Auto-colonização europeia – as histórias invisíveis
Para trabalhar no sentido da descolonização, precisamos primeiro de reconhecer e desembaraçar as muitas formas como somos todos colonizados.
A auto-colonização europeia é uma narrativa de domesticação e já passou muito tempo desde o seu início. Esta realidade de separação, destruição, absolutismo e violência têm vindo a ser praticada há milénios. No entanto, o que mais desejamos é um longo e profundo abraço que novamente nutra as nossas almas, sinalizando que somos suficientemente corajosos no “não saber” – mantendo-nos livres, vivendo nutridos e de forma integral.
Assim, antes de pensarmos na “liberdade colonial”, temos de nos sentir presos primeiro. Devemos notar que a colonização não é algo feito a outros há muito tempo e noutro lugar, mas uma mentalidade que recriamos diariamente, apenas por acordar de manhã no contexto da sociedade ocidental moderna.
Num sentido mais profundo relaciona-se com valores e crenças fundamentais sobre a realidade e a própria vida.
Ao não reconhecermos estas tensões ou restrições culturais, não nos agrada o convite para abalar as narrativas estabelecidas.
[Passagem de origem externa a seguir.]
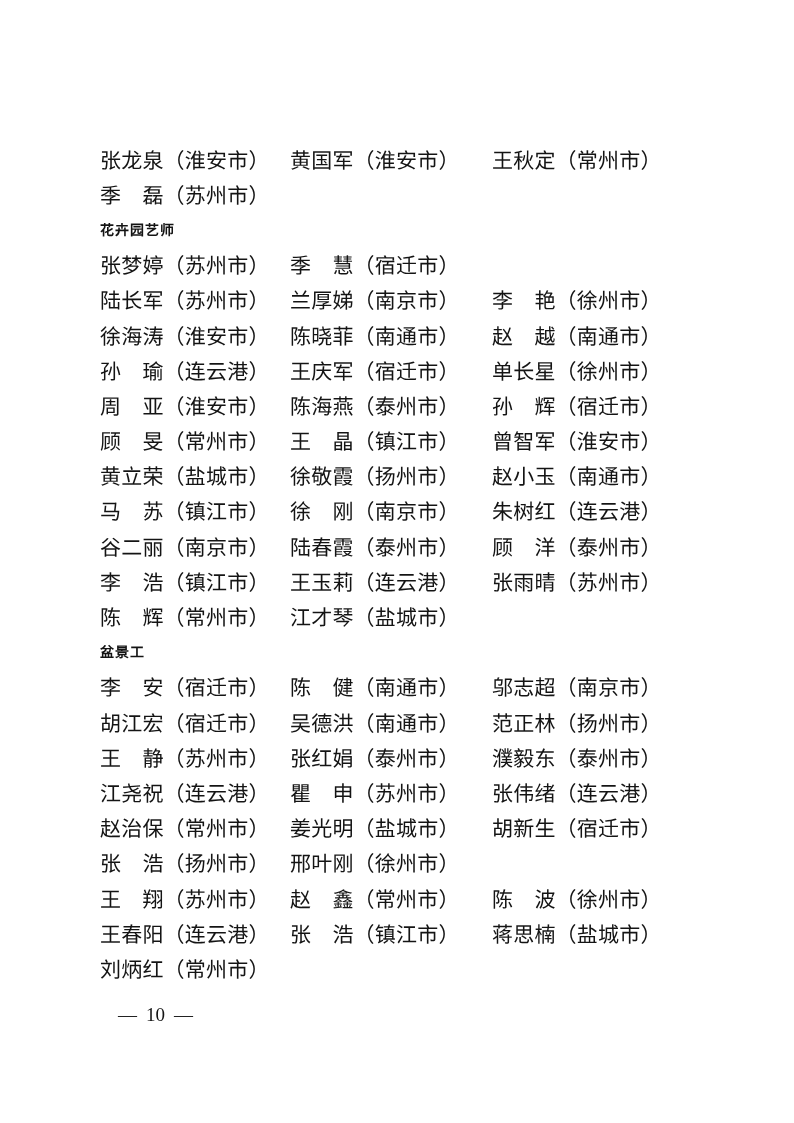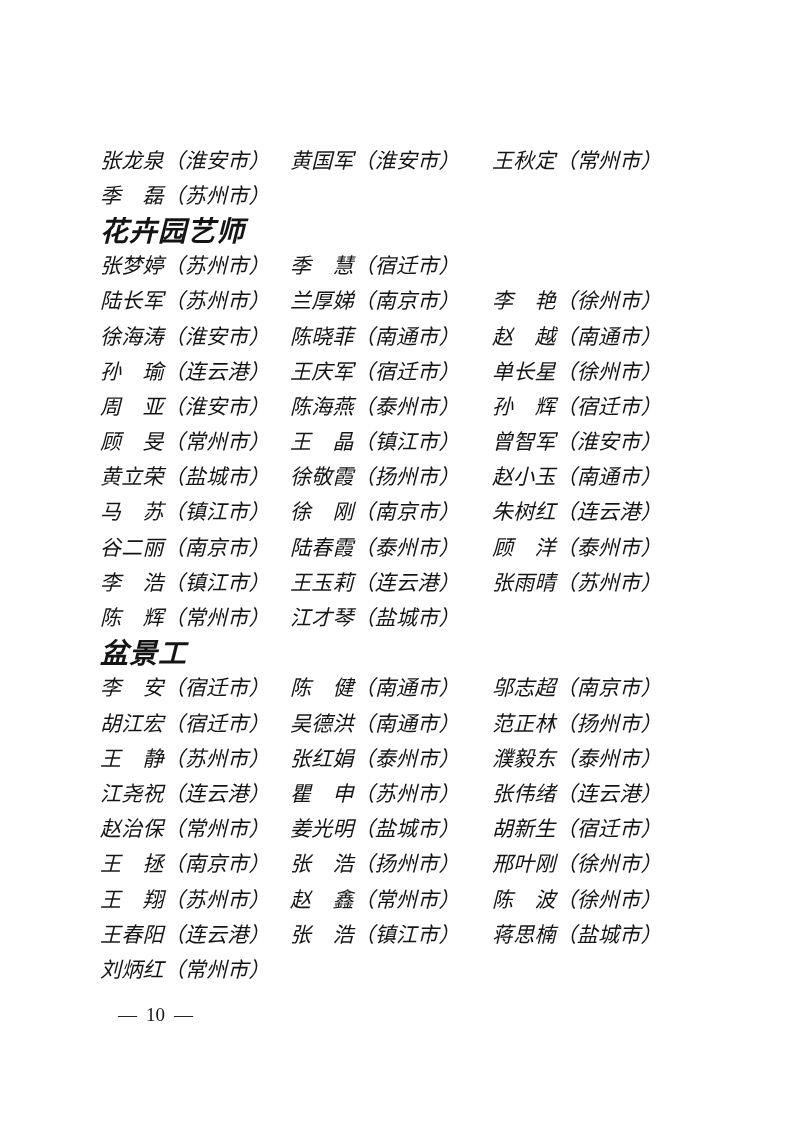--- a/index.html
+++ b/index.html
@@ -28,7 +28,6 @@
     font-size: 21px;
     white-space: nowrap;
     letter-spacing: 0.2px;
-    font-style: italic;
   }
   .row .cell { display: block; }
   .row.heading {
A descolonização é de facto um esforço contínuo e intencional tanto na vida pessoal e colectiva. A colonização tornou-nos infelizes e sem ferramentas para lidar com a ferida de ruptura, porque uma das suas formas é desligar as respostas sábias e maduras aos medos profundos de morte ou dor.
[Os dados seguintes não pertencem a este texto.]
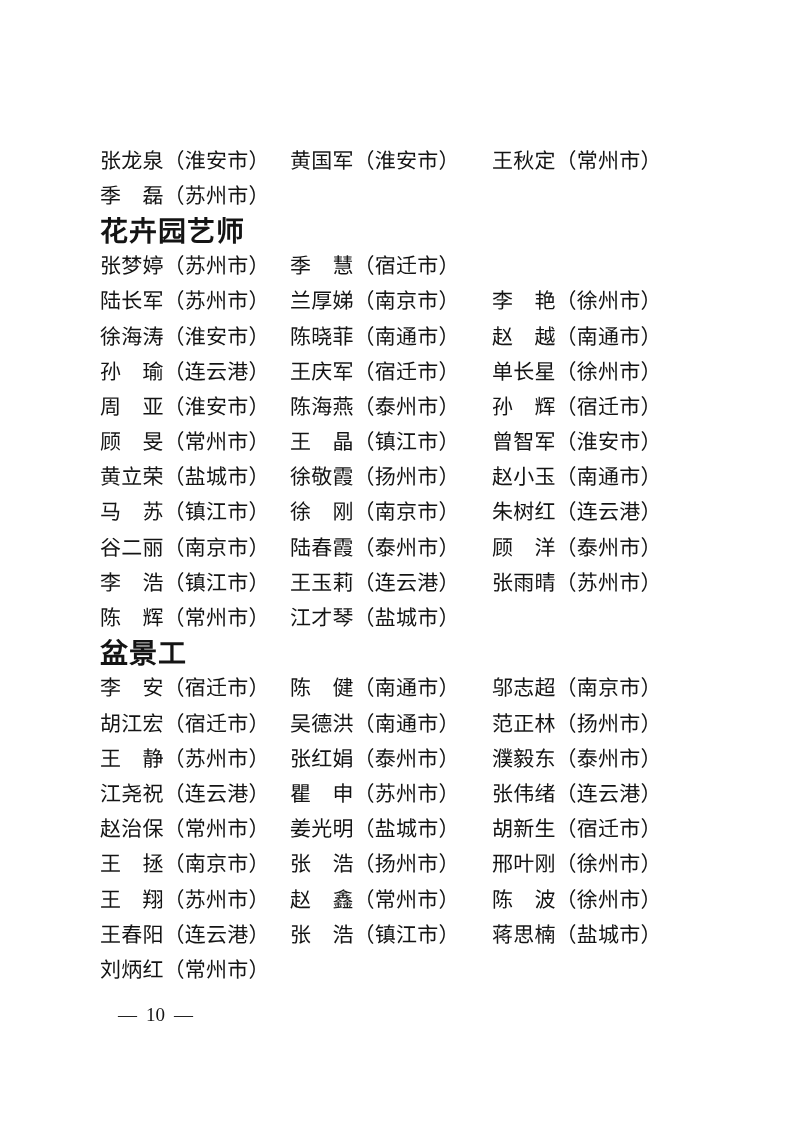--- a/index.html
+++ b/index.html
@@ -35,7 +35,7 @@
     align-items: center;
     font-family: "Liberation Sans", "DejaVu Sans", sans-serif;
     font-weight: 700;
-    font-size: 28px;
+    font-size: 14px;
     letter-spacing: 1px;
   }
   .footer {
Ao sermos colonizados, escolhemos uma identidade de entorpecimento, uma espécie de anestesia que evita o trágico caminho diante dos nossos olhos. Não queremos reconhecê-lo ou vê-lo. Mas sentimo-lo na carne e ossos, num formigueiro de desespero da incerteza.
Uma das formas como o discerni em mim, é o esquecimento de histórias e a pressão para seguir cegamente uma narrativa pura, geralmente o conto científico moderno ocidental -mas não só, pois muitas das narrativas alternativas são construídas exactamente o mesmo paradigma absolutista.
Esta “narrativa pura”, a ÚNICA verdade, relaciona-se com o absolutismo insidioso, um ponto de vista monolítico e empobrecido que anula a riqueza da diversidade e subjectividade – superficializando o olhar moderno.
O colonialismo é o genocídio (e ecocídio) de histórias disfarçado como a unificação da e para a verdade, mas violentamente tornando mudo tudo o que se atravesse no seu implacável caminho de progresso tecnológico e transcendência moral.
Por conseguinte, vivemos sobre os restos de histórias perdidas e mortas, as antigas, as perspectivas inferiores e as sabedorias negligenciadas.
Os mitos que nos prendem ao padrão imanente e emergente da criação envolvente.
As narrativas que nos mantêm humildes num mundo mais do que humano.
As histórias que falam não só de produção ou de soluções objectivas, mas também as que dão sentido ao lugar, à morte ou à decomposição. Os contos que declaram a dor e a morte como parte da criação, da regeneração e da própria vida.
Mas só a modernidade poderia considerar este cemitério de histórias como um lugar morto, pois esqueceu-se de como ouvir as subtilezas. Cada história é uma semente num terreno fértil de possibilidades, onde vozes antigas que ainda reverberam e chamam, tecem nos ossos através imaginação generativa.
Quando habitamos em factos, isolados em traumas colectivos, orgulhosamente independentes, negligenciando a tristeza e o sofrimento de viver num mundo moribundo, vivemos aprisionados. Divididos do núcleo criativo de nós próprios, o nosso eu-cósmico-telúrico danificado e negligenciado.
Mas continuamos a insistir em encaixar num sistema insustentável, mutilando os sussurros da alma, avançando com toda a energia de vida para quantificar a felicidade. Podemos até ficar zangados quando outras narrativas sussurram de volta num diálogo, pois isso desafia-nos. Isso é um absurdo! Dizemos. Isso não é real! Pensamos. Reclamando a nossa própria prisão uma e outra vez.